Ik groeide nog wat later op dan de jaren zestig. In een wereld waar er maar één groot taboe bleek te bestaan als het over opvoeden ging: het opgestoken vingertje. O, zolang er maar geen vermanende vingers de lucht in gingen. Want zo zouden we het nooit aanvaarden. Diplomatie, een woordje uitleg en, ja, als het echt niet anders kon, een schop onder de kloten. Maar het opgestoken vingertje, jongens, als dat maar vermeden werd. Alsof we zelf niet zouden kunnen beslissen wat goed en slecht was.

Maar dan begint 2014. Martin Scorsese brengt met The Wolf of Wall Street een film uit over de johnny’s uit de schemerzone van het financiële systeem, en wat is de kritiek? ‘Er zit geen moraal in de film, meneer. Er zit geen les in. Het is gewoon… ja… plezant. Je voelt niet dat Scorsese het een of ander hier streng veroordeelt.’

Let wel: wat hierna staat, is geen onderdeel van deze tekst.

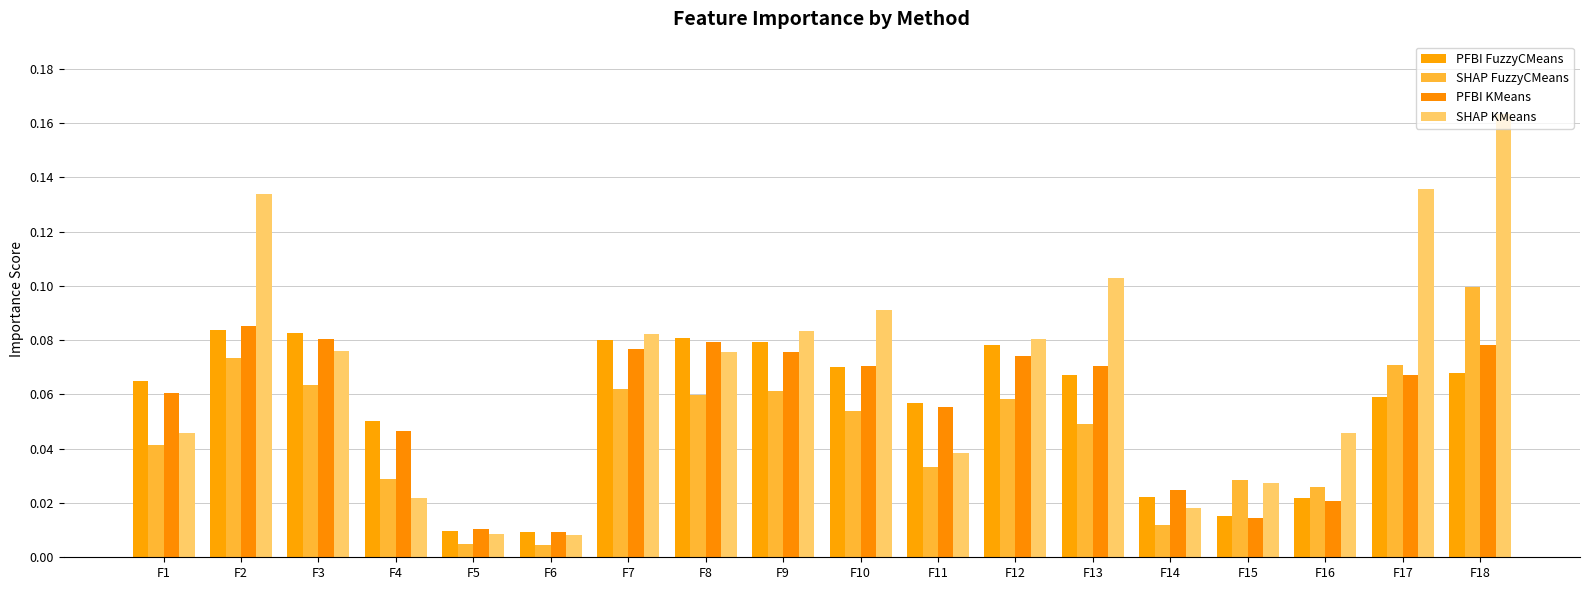

Which series has the widest spread of values?

SHAP KMeans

De mens kan het niet aan. Het idee dat er niks boven ons is, geen net om ons op het nippertje op te vangen, geen lijn die door een of andere, eigenlijk gelijk welke instantie getrokken wordt waarna we weten: hier mag het eigenlijk niet meer, wat we doen – dat idee weegt te zwaar.

Daarom is The Wolf, hoewel een product van de 109-jarige Scorsese, iets voor de generatie die de leeftijd heeft van DiCaprio’s personage Jordan Belfort. Voor alle oude hippies die voor ons kwamen, is het vast angstaanjagend: geen morele lijntjes om tegen te protesteren, geen opgestoken vingertje om in te bijten. Welkom in de wereld van jullie kinderen en kleinkinderen, vrienden, schuif gezellig bij.

P.B. GRONDA

WAT IS DE KRITIEK OP THE WOLF OF WALL STREET? ‘ER ZIT GEEN MORAAL IN, MENEER.’ EN DAT IDEE WEEGT DE MENS TE ZWAAR.